Perfluorinated compounds are commonly used in waterproofing products for textiles and food packaging or fire-fighting foams. As they are highly persistent in the environment, they can accumulate in living organisms, including humans. One of these compounds, perfluorooctane sulfonate (PFOS), is very widespread in aquatic environments. It and is on the European priority list of contaminants to be monitored in aquatic environments, with an environmental quality standard to be respected in the flesh of fish, based on risks for aquatic ecosystems and human health. The European Union Member States are however faced with methodological difficulties in monitoring these priority substances: the most accurate method involves directly analysing concentrations of contaminants in the fish by taking samples from their habitats. This however presents the risk of resource depletion and an imbalance in the ecosystem. It is therefore necessary to have an alternative monitoring system which ensures an equivalent level of protection from top predators and humans.

Gammarids are small freshwater shrimp sensitive to pollutants and very good indicators of water quality. INRAE researchers have already developed a method of caging gammarids to monitor the various pollutants in watercourses. The objective of this study is to use this method to measure PFOS in gammarids caged in rivers to predict contaminant concentrations in fish. The researchers thus measured PFOS concentrations in gammarids exposed for three weeks in 15 French rivers over three different time frames. Based on these analyses, they used various trophic magnification factors (2) to predict, through modelling, PFOS concentrations in fish. They then compared these results with measurements carried out on fish sampled at the sites studied and checked whether the environmental quality standard threshold predictions were accurate.

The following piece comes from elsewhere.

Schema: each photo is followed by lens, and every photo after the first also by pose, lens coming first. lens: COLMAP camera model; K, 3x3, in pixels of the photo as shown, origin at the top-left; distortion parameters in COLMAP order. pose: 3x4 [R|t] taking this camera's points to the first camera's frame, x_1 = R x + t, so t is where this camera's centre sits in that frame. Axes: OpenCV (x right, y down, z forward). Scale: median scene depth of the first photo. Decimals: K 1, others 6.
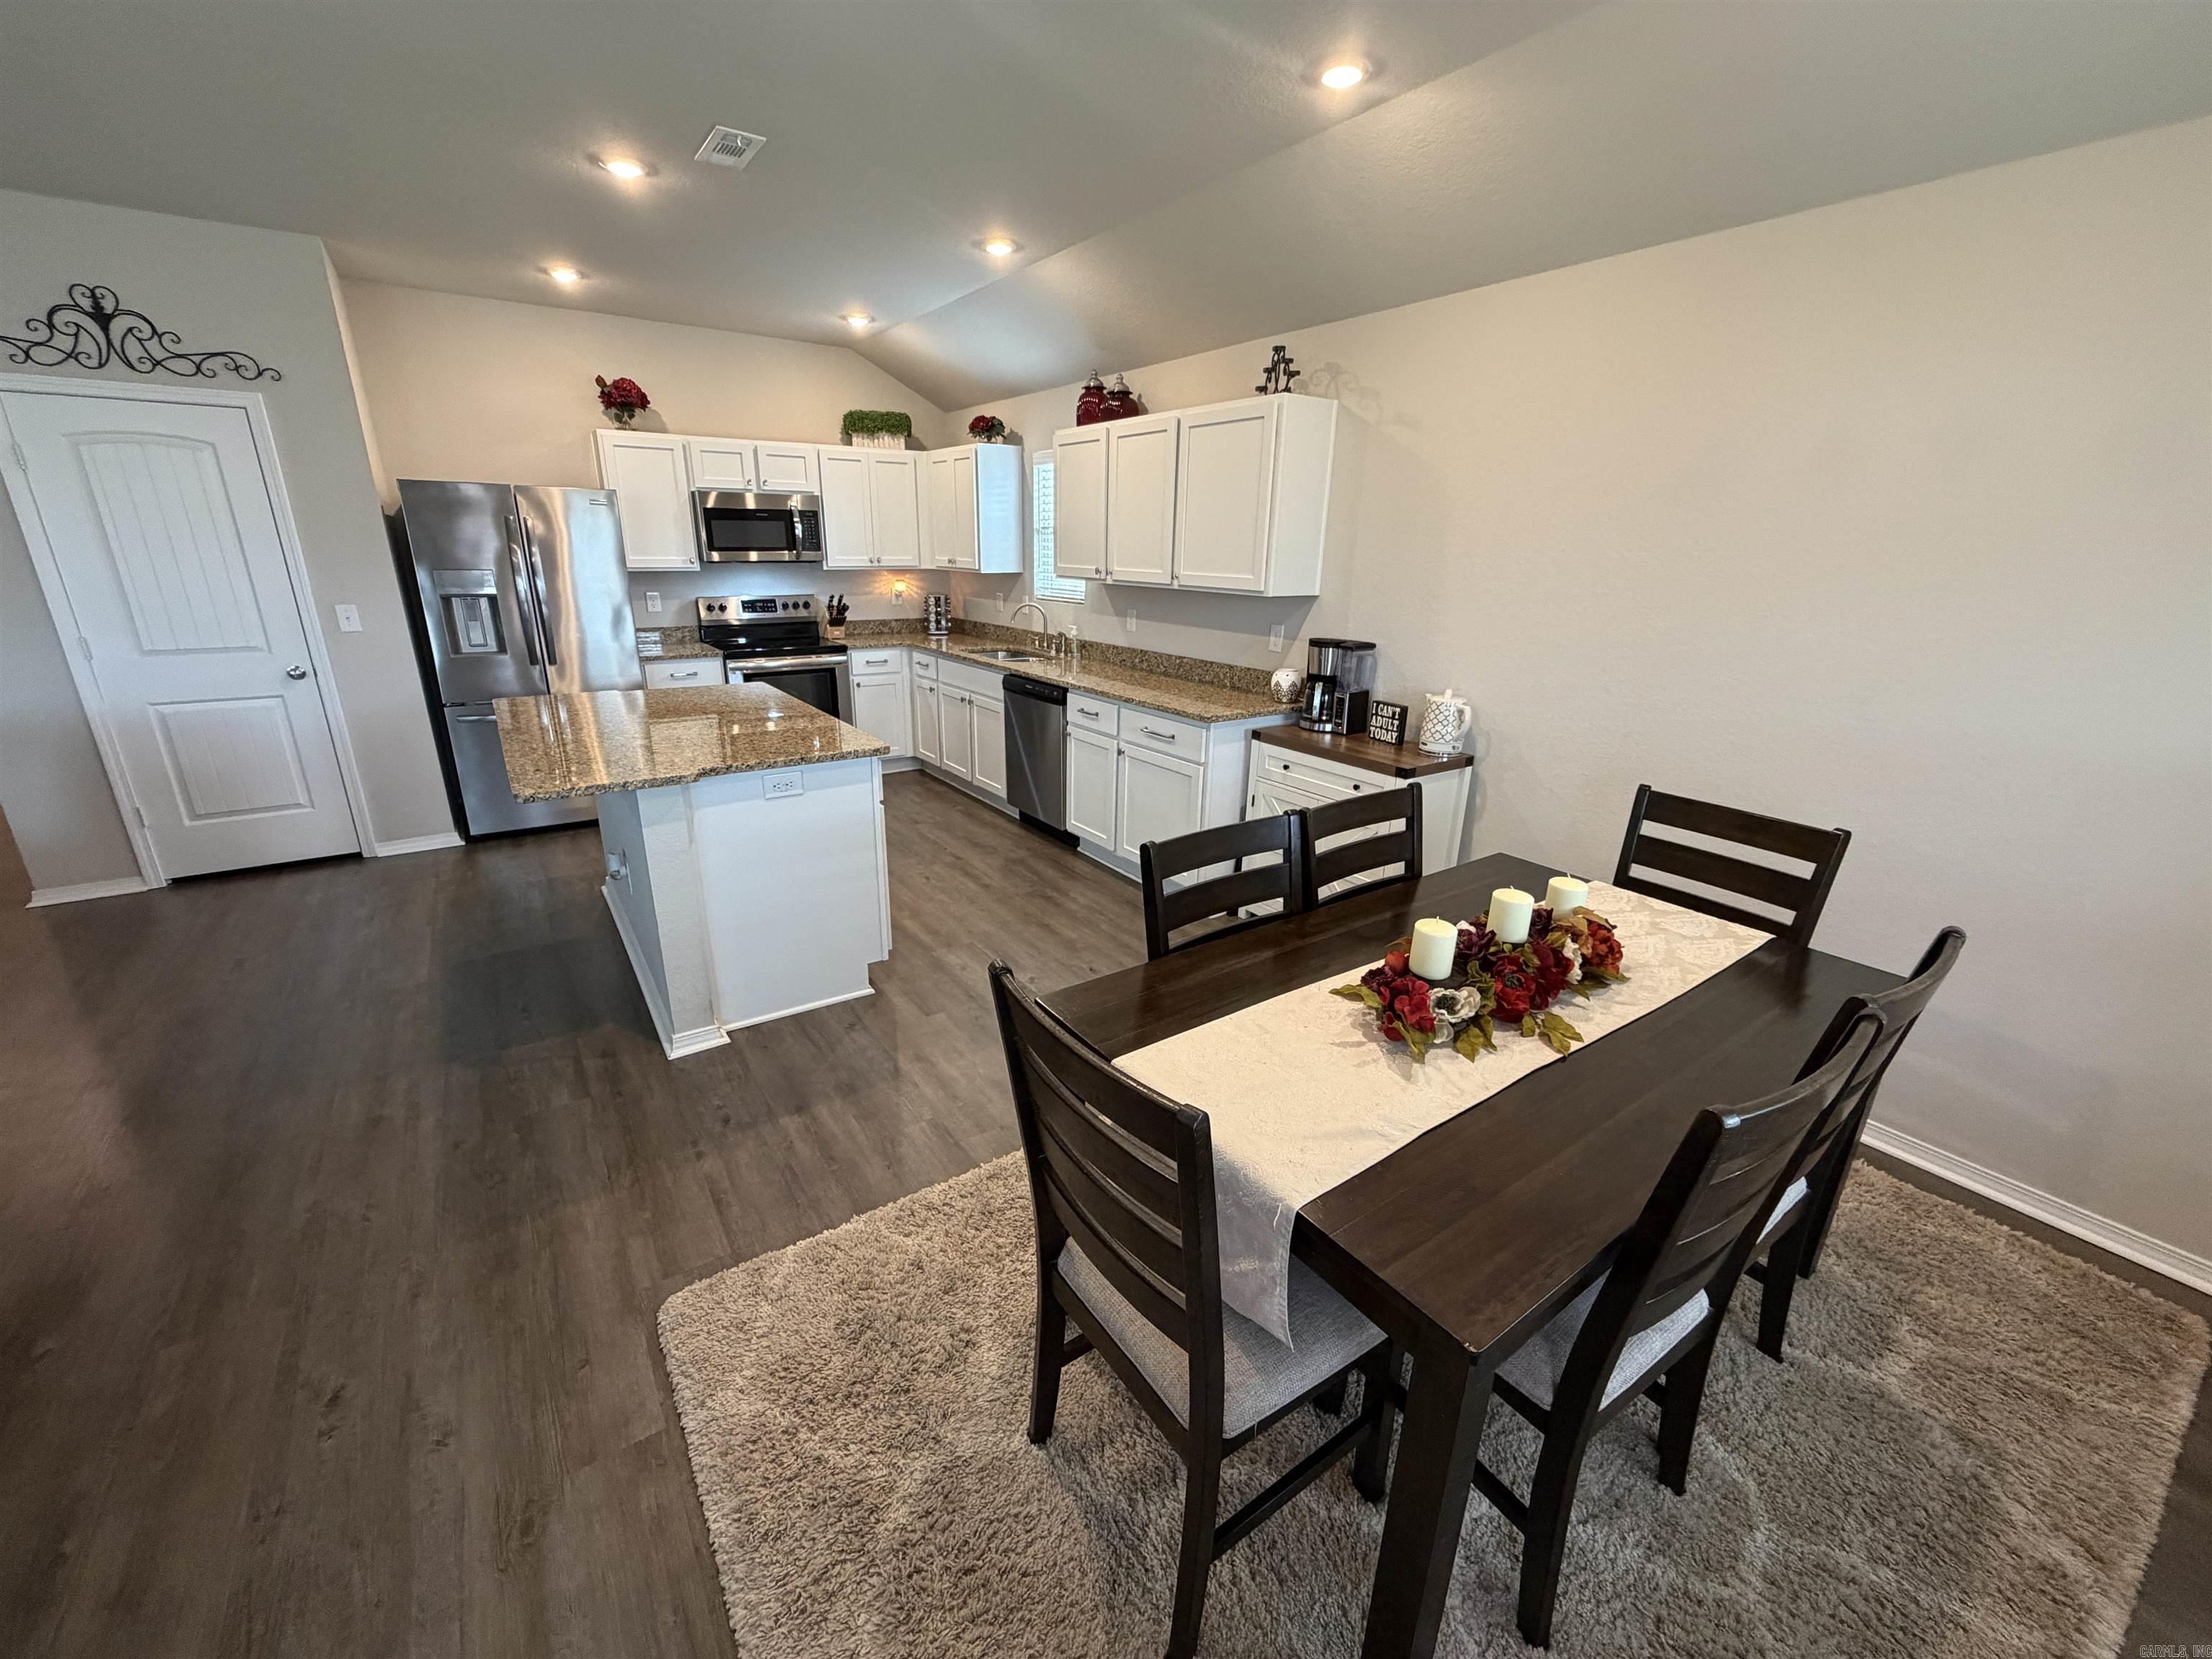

The results show that exceeding the thresholds of environmental quality standards for PFOS was correctly predicted for 13 out of 15 sites studied. As such, even if supplementary studies over a larger number of sites with various PFOS gradients are required, the approach proposed is promising, at least in the case of PFOS.

 


(1) This study is based on joint prospective surveillance work the French Biodiversity Agency (OFB) and other institutions (INRAE, INERIS, IFREMER, Aquaref ...) to support the methodological developments necessary for the implementation of European legislation (Water Framework Directive and subordinate legislation) for monitoring the aquatic environment.
(2) Factor which refers to an increase in concentration of pollutants in organisms from the bottom to the top of the food chain.